Key remediation practices

  • Input validation: Enforce allowlists on identifiers used for DynamoDB keys; reject unexpected characters and length violations.
  • Key separation: Prefix keys with a namespace and avoid direct exposure of user input in cache keys; use internal IDs instead.
  • Deserialization discipline: Prefer strongly typed structures over generic maps when converting DynamoDB items; avoid automatically trusting attribute names or values.
  • Cache isolation: Ensure cache entries are scoped per user and tenant; do not share cache keys across tenants without strict isolation.
  • Error handling: Do not expose DynamoDB error details or stack traces in responses; generic messages prevent information leakage that could aid poisoning.

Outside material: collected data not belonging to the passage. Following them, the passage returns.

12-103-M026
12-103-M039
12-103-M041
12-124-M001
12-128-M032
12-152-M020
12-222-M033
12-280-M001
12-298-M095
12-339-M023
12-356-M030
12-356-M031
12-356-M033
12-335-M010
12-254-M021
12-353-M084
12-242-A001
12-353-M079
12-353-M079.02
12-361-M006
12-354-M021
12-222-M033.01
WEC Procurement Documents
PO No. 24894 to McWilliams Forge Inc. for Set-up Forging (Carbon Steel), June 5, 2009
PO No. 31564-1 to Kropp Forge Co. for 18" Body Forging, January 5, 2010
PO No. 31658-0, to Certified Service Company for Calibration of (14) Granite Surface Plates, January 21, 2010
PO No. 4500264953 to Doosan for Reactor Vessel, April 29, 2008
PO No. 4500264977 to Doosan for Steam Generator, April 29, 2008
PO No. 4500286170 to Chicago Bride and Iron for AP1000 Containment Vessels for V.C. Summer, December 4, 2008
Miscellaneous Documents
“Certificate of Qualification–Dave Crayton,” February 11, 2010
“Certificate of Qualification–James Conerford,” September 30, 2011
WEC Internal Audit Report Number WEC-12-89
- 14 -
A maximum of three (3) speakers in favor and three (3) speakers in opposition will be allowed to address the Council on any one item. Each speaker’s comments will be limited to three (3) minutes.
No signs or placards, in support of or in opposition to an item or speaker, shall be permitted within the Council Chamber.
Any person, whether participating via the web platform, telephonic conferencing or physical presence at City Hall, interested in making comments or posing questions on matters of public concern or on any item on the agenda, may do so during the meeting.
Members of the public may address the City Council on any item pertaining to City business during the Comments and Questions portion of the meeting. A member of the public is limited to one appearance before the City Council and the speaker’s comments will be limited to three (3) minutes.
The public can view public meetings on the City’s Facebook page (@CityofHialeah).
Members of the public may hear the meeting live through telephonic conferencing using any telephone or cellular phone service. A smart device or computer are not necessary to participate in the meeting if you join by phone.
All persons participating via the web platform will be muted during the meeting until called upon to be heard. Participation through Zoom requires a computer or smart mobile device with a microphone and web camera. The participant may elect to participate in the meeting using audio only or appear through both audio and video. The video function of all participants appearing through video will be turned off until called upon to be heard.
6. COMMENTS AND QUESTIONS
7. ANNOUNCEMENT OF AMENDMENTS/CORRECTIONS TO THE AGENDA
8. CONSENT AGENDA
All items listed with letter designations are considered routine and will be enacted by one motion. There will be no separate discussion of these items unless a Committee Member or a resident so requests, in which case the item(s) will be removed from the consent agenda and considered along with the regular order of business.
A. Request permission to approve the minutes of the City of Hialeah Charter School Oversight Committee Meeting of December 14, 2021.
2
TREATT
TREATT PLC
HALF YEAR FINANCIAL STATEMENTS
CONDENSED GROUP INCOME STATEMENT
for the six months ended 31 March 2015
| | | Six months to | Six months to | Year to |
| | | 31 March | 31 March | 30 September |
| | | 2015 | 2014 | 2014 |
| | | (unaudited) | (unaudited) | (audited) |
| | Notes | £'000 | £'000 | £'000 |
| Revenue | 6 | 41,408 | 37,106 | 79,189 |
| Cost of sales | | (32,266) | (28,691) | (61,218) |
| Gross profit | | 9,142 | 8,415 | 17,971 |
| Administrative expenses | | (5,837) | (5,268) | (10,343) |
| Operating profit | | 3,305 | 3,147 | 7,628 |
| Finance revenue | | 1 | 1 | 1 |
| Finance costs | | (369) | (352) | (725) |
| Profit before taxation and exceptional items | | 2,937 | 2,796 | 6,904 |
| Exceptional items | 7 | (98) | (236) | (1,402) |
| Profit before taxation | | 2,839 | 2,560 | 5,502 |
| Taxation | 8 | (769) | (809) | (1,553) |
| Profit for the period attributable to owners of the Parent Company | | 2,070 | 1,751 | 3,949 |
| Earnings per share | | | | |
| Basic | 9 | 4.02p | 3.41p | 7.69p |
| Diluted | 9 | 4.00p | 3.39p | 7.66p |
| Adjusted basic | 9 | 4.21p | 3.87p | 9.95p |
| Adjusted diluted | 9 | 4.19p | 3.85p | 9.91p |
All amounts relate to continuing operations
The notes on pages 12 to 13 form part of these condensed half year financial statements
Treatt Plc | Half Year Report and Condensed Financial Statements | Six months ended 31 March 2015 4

By combining strict input validation, namespaced key construction, and disciplined caching, the risk of cache poisoning in Chi applications backed by DynamoDB is substantially reduced. middleBrick can validate these patterns by checking input validation and SSRF controls, ensuring your caching and data access logic remains robust.

Frequently Asked Questions

How does middleBrick detect cache poisoning risks with DynamoDB-backed Chi endpoints?
middleBrick runs input validation and SSRF checks in parallel, testing how user-controlled parameters influence DynamoDB key usage and cached responses. Findings highlight unsafe key construction and cache key normalization issues without implying automatic fixes.
Can middleBrick remediate cache poisoning findings in DynamoDB integrations?
middleBrick detects and reports findings with remediation guidance, but it does not patch or block. You should apply input validation, key normalization, and cache isolation practices as described in the report.